(Collected data)
═══

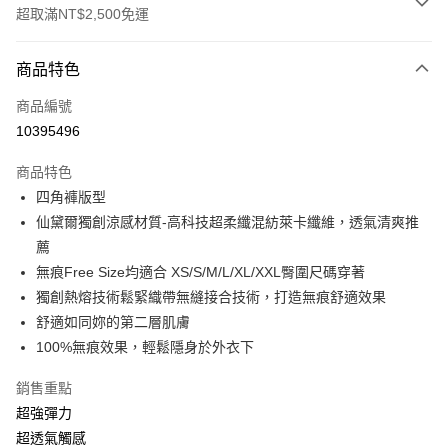
超取滿NT$2,500免運
付款方式
商品特色
信用卡一次付款
商品編號
信用卡分期付款
10395496
3 期 0 利率 每期
NT$326
21家銀行
商品特色
合作金庫商業銀行
第一商業銀行
超商取貨付款
四角褲版型
華南商業銀行
彰化商業銀行
仙黛爾獨創涼感材質-高科技超柔纖混紡萊卡纖維，透氣清爽推
LINE Pay
上海商業儲蓄銀行
台北富邦商業銀行
國泰世華商業銀行
兆豐國際商業銀行
薦
街口支付
臺灣中小企業銀行
台中商業銀行
無痕Free Size均適合 XS/S/M/L/XL/XXL臀圍尺碼穿著
匯豐（台灣）商業銀行
華泰商業銀行
獨創熱熔技術鬆緊織帶無縫接合技術，打造無痕舒適效果
悠遊付
聯邦商業銀行
遠東國際商業銀行
舒適如同妳的第二層肌膚
元大商業銀行
永豐商業銀行
大哥付你分期
100%無痕效果，輕鬆隱身於外衣下
玉山商業銀行
星展（台灣）商業銀行
相關說明
台新國際商業銀行
中國信託商業銀行
【大哥付你分期使用說明】
銷售重點
台灣樂天信用卡公司
AFTEE先享後付
1.本服務由台灣大哥大提供，台灣大哥大用戶可立即使用無須另外申請。
超強彈力
2.付款方式選擇「大哥付你分期」，訂單成立後會自動跳轉到大哥付的交易
相關說明
超透氣觸感
流程，驗證手機門號後，選擇欲分期的期數、繳款截止日，確認付款後即完
【關於「AFTEE先享後付」】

═══

◆ Work instructions
Reproduce the data word for word, excluding its pictures.

◆ Your solution
超取滿NT$2,500免運
付款方式
商品特色
信用卡一次付款
商品編號
信用卡分期付款
10395496
3 期 0 利率 每期
NT$326
21家銀行
商品特色
合作金庫商業銀行
第一商業銀行
超商取貨付款
四角褲版型
華南商業銀行
彰化商業銀行
仙黛爾獨創涼感材質-高科技超柔纖混紡萊卡纖維，透氣清爽推
LINE Pay
上海商業儲蓄銀行
台北富邦商業銀行
國泰世華商業銀行
兆豐國際商業銀行
薦
街口支付
臺灣中小企業銀行
台中商業銀行
無痕Free Size均適合 XS/S/M/L/XL/XXL臀圍尺碼穿著
匯豐（台灣）商業銀行
華泰商業銀行
獨創熱熔技術鬆緊織帶無縫接合技術，打造無痕舒適效果
悠遊付
聯邦商業銀行
遠東國際商業銀行
舒適如同妳的第二層肌膚
元大商業銀行
永豐商業銀行
大哥付你分期
100%無痕效果，輕鬆隱身於外衣下
玉山商業銀行
星展（台灣）商業銀行
相關說明
台新國際商業銀行
中國信託商業銀行
【大哥付你分期使用說明】
銷售重點
台灣樂天信用卡公司
AFTEE先享後付
1.本服務由台灣大哥大提供，台灣大哥大用戶可立即使用無須另外申請。
超強彈力
2.付款方式選擇「大哥付你分期」，訂單成立後會自動跳轉到大哥付的交易
相關說明
超透氣觸感
流程，驗證手機門號後，選擇欲分期的期數、繳款截止日，確認付款後即完
【關於「AFTEE先享後付」】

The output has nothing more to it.